My Car Committed Suicide
For those of you who don’t know, I drive a 1995 Toyota Celica. I like my car an awfully lot, due to its wide range of assets: Distinctive and fun without being flashy or extravagant. Handles like a dream, gets excellent gas mileage. Affordable, reliable. Red. Has a sunroof. And a respectable sound system.
It is also the first car that I ever chose for myself, which is a big step in any person’s life. The transition from parental hand-me-down cars or great-deal-from-Aunt-Fanny cars to This Is Mine cars is a substantial point in a person’s life.
And finally, I suspect that like my car because I have spent so much time in it. Since purchasing the Celica (used) in 1999, I have for a variety of reasons added 140,000 miles to its odometer. You become quite friendly with a vehicle in which you spend that much time, especially if you liked it a lot to begin with.

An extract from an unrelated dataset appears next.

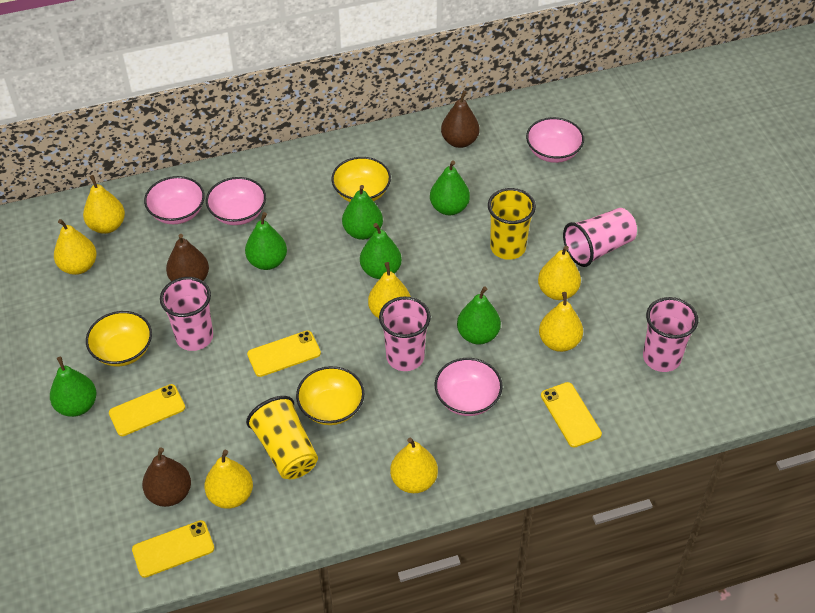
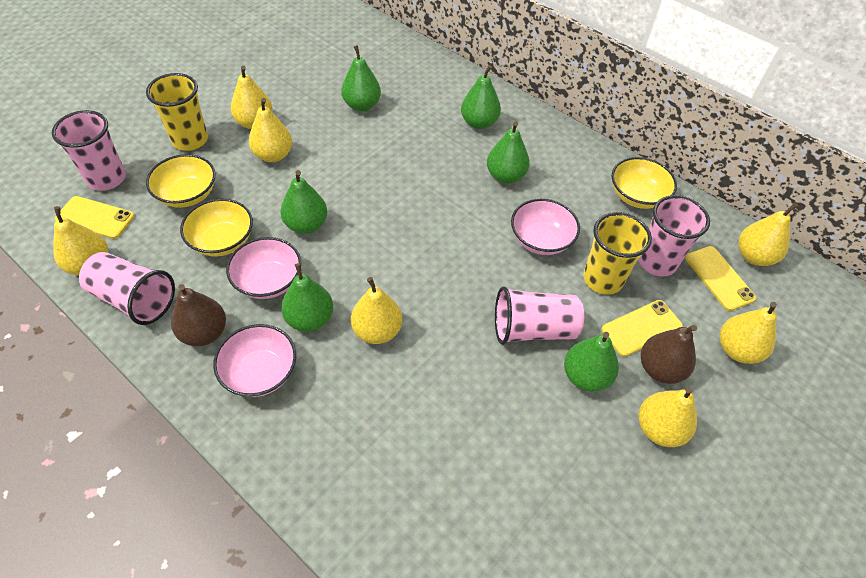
brown pear: 3 -> 2
pink bowl: 4 -> 3
yellow phone: 4 -> 3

Here is a picture of my car (well, actually, one just like it) shortly after its birth:
At least not to me. Apparently the car and I have differing opinions about its reasonable life span. I see it as a car that can last me about one more year before I send it to live on a farm where it can play with other cars. Yesterday I discovered that the car is maybe a little anxious to move to the proverbial farm. I discovered this when, after leaving it parked on the slightly inclined street in front of my mom's house, I returned to find this:
And it was no small void, either:
The tow truck arrived, the corpse was extracted, and found to be damaged thusly:
I am a little hurt by the whole episode, as I hadn’t realized that the simple pleasure of transporting me from here to there was no longer sufficient reason for my car to want to continue living. But I have to realize that it’s not about me. This is a cry for help, a desperate plea for attention. And I will be the provider of that attention. I’m not ready to let my old friend go into that good night, gently or otherwise. Total loss be damned, I’m going to take the insurance money and patch up the Celica. I shall raise it from the dead and show it that life still has joy and meaning. There are beautiful country roads yet to be discovered, perfect downshifts yet to be experienced, hairpins yet to be negotiated. Don’t worry, little car, I’m here for you! We’re all here for you, and we love you!
2 Comments:
Tyler, you should be happy your car did not try to kill itself while you were in it. Your car has chosen its own path. Let it go. If you try and raise it, then you are no better than those people holding signs outside the hospital saying that Terry Schiavo came to them in a dream and told them she wanted to live. I have only one word for you. It is an ancient word. It comes from the Latin “imgonnagityousucka.” It is to be spoken with care. Use it together. Use it in peace. Here is that word: karma.
If you buy another Celica everything bad that happens to you you brought upon yourself. That being said, I think there is a red convertible one sitting in a garage somewhere in Colony Woods that nobody drives anymore. You might want to inquire.